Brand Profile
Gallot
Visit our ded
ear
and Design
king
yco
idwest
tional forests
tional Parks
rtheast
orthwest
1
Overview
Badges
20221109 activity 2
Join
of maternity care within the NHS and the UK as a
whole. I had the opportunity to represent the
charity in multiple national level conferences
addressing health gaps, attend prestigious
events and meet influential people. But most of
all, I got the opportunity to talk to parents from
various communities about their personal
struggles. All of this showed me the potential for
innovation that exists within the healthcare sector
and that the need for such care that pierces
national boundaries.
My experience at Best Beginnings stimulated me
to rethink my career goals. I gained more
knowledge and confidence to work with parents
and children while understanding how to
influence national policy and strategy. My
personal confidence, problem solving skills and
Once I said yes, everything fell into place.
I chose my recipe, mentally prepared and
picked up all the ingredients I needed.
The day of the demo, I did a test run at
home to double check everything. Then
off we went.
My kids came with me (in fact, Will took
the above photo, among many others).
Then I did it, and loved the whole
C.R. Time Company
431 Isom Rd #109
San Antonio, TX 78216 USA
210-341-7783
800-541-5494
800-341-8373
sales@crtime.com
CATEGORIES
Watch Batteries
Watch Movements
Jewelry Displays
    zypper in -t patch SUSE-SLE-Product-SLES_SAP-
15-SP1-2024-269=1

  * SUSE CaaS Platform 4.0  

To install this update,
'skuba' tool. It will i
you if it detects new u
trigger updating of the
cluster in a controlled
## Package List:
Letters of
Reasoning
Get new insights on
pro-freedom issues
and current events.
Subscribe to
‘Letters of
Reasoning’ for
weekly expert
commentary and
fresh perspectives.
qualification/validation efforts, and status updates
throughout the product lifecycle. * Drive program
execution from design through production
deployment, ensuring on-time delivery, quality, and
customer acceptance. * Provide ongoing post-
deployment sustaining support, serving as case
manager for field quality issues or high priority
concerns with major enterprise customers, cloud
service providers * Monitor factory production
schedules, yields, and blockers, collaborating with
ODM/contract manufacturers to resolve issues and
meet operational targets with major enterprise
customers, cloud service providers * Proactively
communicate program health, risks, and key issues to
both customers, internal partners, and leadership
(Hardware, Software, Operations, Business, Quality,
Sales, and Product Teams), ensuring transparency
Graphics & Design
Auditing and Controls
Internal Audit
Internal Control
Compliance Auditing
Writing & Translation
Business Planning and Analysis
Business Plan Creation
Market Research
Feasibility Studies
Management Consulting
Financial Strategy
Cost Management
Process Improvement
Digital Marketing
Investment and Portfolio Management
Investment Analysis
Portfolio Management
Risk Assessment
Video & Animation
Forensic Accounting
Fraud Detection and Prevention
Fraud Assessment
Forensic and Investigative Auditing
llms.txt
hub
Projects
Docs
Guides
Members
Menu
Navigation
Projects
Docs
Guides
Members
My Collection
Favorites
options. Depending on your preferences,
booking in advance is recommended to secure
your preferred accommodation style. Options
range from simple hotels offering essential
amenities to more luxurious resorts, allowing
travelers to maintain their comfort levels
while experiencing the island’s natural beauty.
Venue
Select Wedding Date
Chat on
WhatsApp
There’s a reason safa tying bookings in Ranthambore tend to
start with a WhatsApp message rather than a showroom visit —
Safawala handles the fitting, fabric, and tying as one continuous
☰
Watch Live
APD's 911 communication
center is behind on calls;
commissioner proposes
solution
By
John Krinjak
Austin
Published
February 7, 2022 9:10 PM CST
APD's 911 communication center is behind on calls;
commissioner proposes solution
□ □ □ □
__WHAT YOU NEED TO DO__
Search the records above for the string "Investment". Report each line that has it.

__RESULT OF THIS TASK__
Investment and Portfolio Management
Investment Analysis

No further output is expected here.